Records for this task |

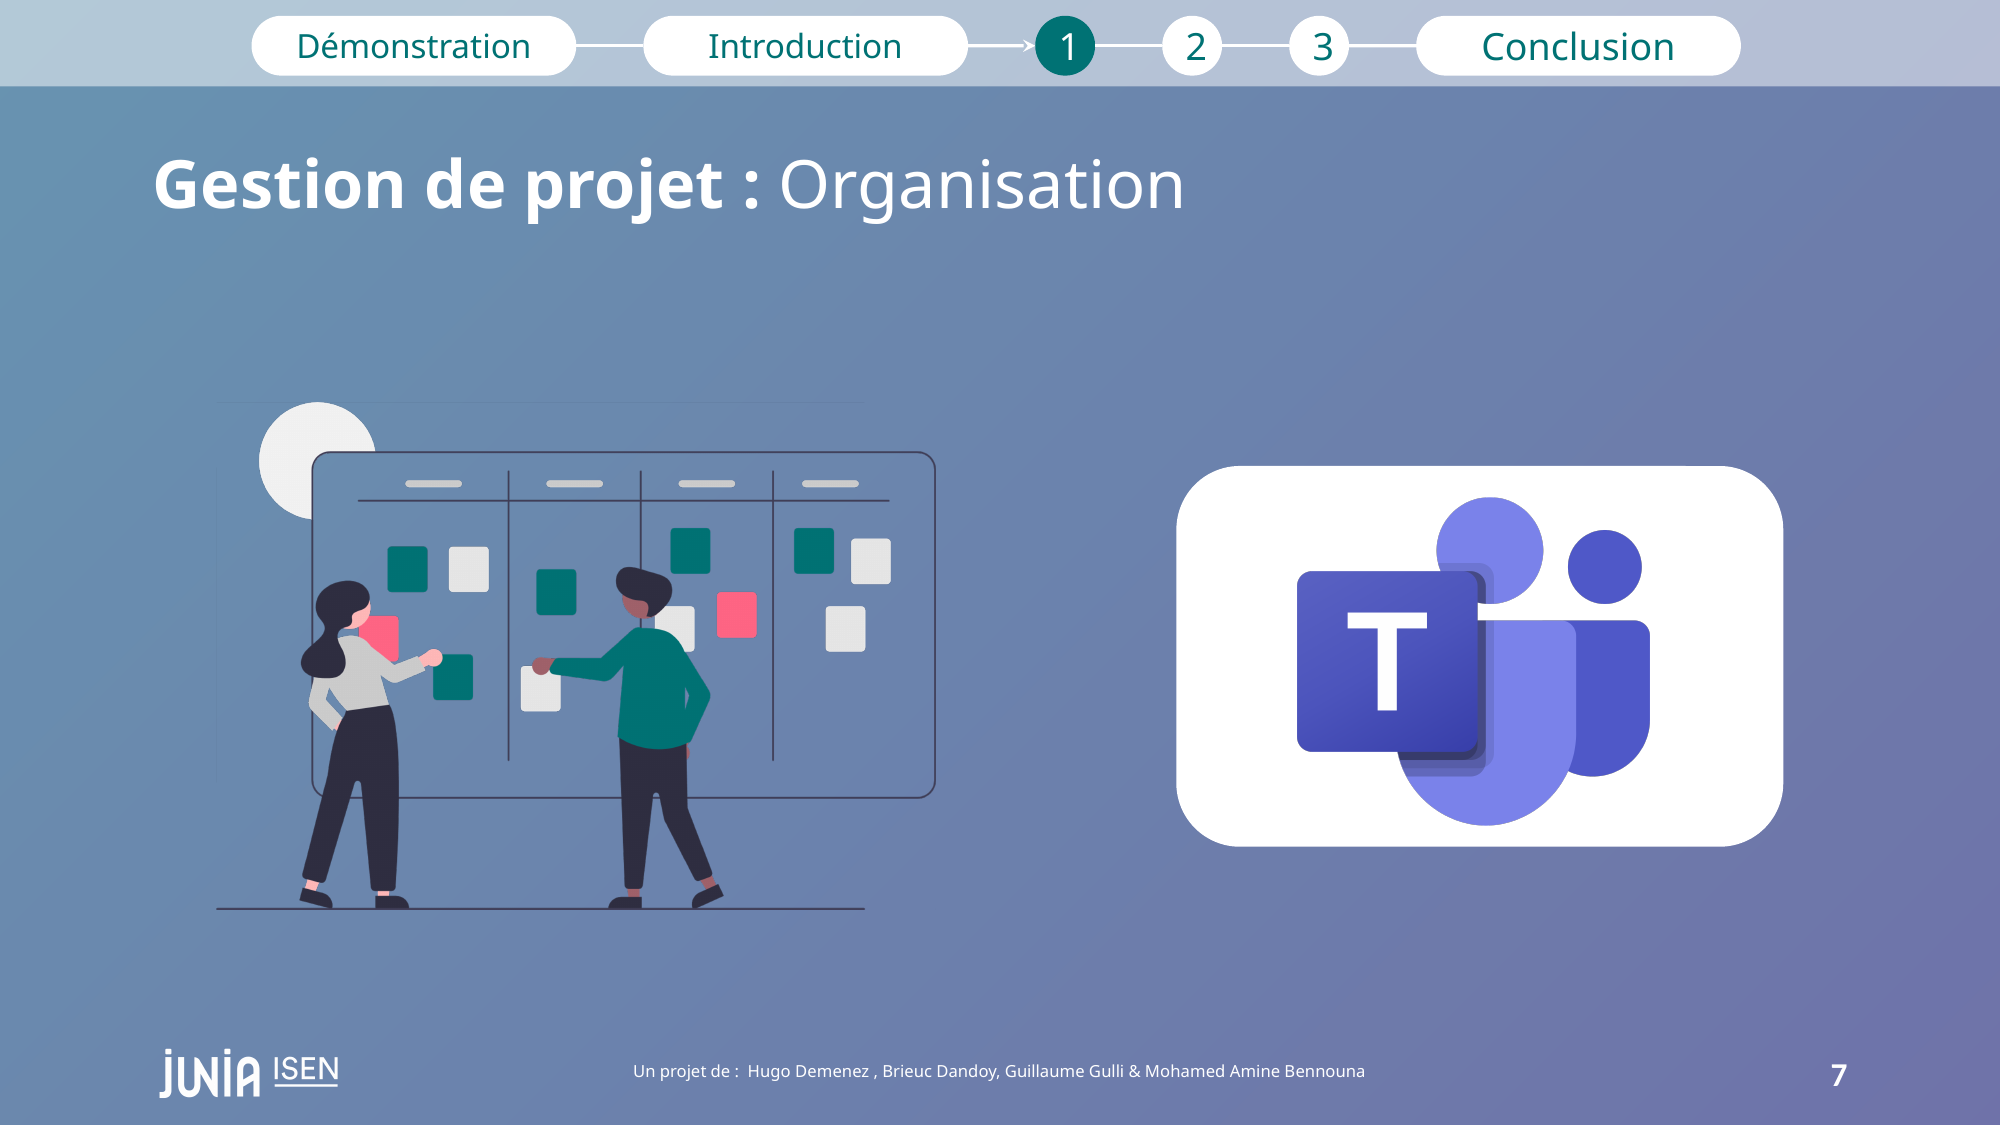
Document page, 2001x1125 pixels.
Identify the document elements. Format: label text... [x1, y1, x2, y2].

picture [137, 1026, 360, 1119]
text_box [1176, 465, 1784, 847]
picture [216, 402, 936, 910]
slide_number 7 [1412, 1042, 1863, 1103]
title Gestion de projet : Organisation [137, 96, 1863, 278]
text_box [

Task to complete |
Copy out all the data exactly; skip the pictures.

The completed task |
Document page, 2001x1125 pixels.
Identify the document elements. Format: label text... [x1, y1, x2, y2].

picture [137, 1026, 360, 1119]
text_box [1176, 465, 1784, 847]
picture [216, 402, 936, 910]
slide_number 7 [1412, 1042, 1863, 1103]
title Gestion de projet : Organisation [137, 96, 1863, 278]
text_box [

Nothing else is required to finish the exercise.